Metphosphoric acid (3%) was prepared by dissolving 15 g of metphosphoric acid in 40 mL of glacial acetic acid (Sigma–Aldrich) and made up to 500 mL with distilled water. Sulfuric acid (4.5 mol L−1) was used as a solvent for thiourea and DNPH solutions. DNPH solution was filtered using glass microfiber filters (GE Healthcare Bio-Sciences, Pittsburgh, USA). Freshly prepared ascorbic acid in PBS was used as a standard.
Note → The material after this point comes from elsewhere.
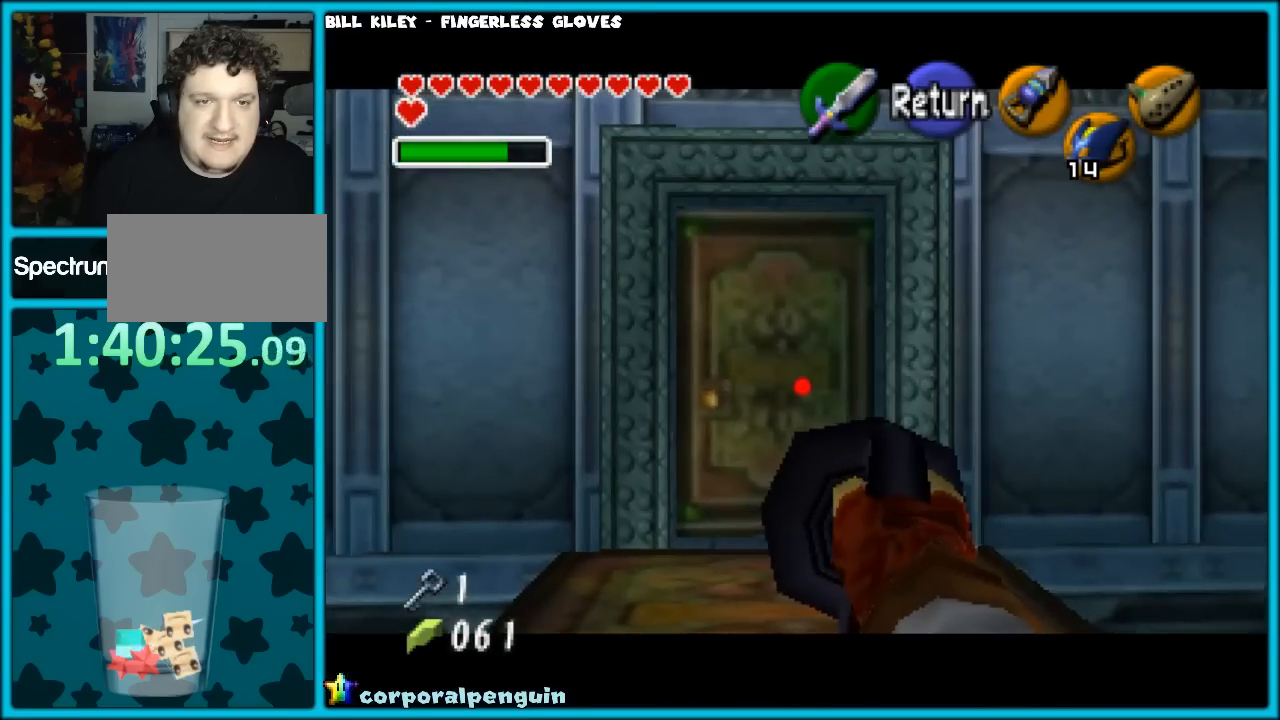
{"buttons": ["C_LEFT"], "left_stick": "down", "events": []}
2.5. Estimation of reducing sugars

Reducing sugars in the samples were estimated using a protocol adopted from Perla, Holm, and Jayanty (2012). Glucose (Sigma–Aldrich) in PBS was used as a standard.

2.6. Statistical analysis

Unless otherwise stated, all the experiments were conducted with six replicates, and data are presented as mean ± standard deviation. Statistical analysis was performed using SAS® software (Version 9.4, Cary, NC) using BASE SAS, DATA step, PROC IMPORT, PROC CONTENTS, PROC SORT, PROC TRANSPOSE, PROC FORMAT, PROC CORR, PROC REG, PROC UNIVARIATE, PROC SGSCATTER, PROC SGPLOT, PROC TRANSREG, PROC STDIZE, PROC GLM, PROC NPAR1WAY, PROC SQL, PROC MEANS, PROC TABULATE, PROC PRINT and SAS MACRO programs. Pearson correlation analysis, analysis of variance (ANOVA), and Student–Newman–Keuls (SNK) test were performed on parametric datasets at the p ≤ 0.05 significance level. Non-parametric data sets were analyzed using Kruskal–Wallis test.

3. Results and discussion

3.1. Large variation exists in vitamin C levels in the world collection of C. baccatum genotypes

Parametric vitamin C concentrations in the pericarp of matured unripe and ripe fruits from the world collection of C. baccatum genotypes are presented in Table 1. The highest amount of vitamin C was found in the ripened fruits of Bird’s eye hot peppers (strain 3) (50.44 mg g−1 DW) originating from Guyana. The matured unripe fruits of the genotype VI028776 (Argentina) contained the least ascorbic acid (2.54 mg g−1 DW). Combined mean data for the both, matured unripe and ripen fruits suggested the top five genotypes, with highest vitamin C levels, were Bird’s eye hot peppers (strain 3) (49.78 mg g−1 DW; Guyana), VI044347 (39.82 mg g−1 DW; India), PI 543178 01 SD (39.3 mg g−1 DW; Bolivia), VI028794 (29.52 mg g−1 DW; Jamaica), and VI013034 (26.87 mg g−1 DW; UK). Compared with ripe fruit, VI028794 did not accumulate significant amounts of vitamin C at the matured unripe stage. VI028776 (3.31 mg g−1 DW; Argentina), VI029111 (3.49 mg g−1 DW; Brazil), VI029079 (3.66 mg g−1 DW; Ecuador), VI012959 (4.36 mg g−1 DW; Germany), and VI029047 (4.51 mg g−1 DW; India) were the five genotypes with least vitamin C. These findings suggest there is a large variation in parametric vitamin C concentrations among the world collection of C. baccatum genotypes, and this variation could be attributed to accumulation of significant amounts of vitamin C at either one or both stages in fruit development. This kind of large variation in total ascorbic acid values among large number of genotypes was also reported in C. chinense recently (Jarret et al., 2009).

Table 1.

Vitamin C (mg g−1 DW) in the pericarp of matured and ripened fruits of world collection of C. baccatum genotypes.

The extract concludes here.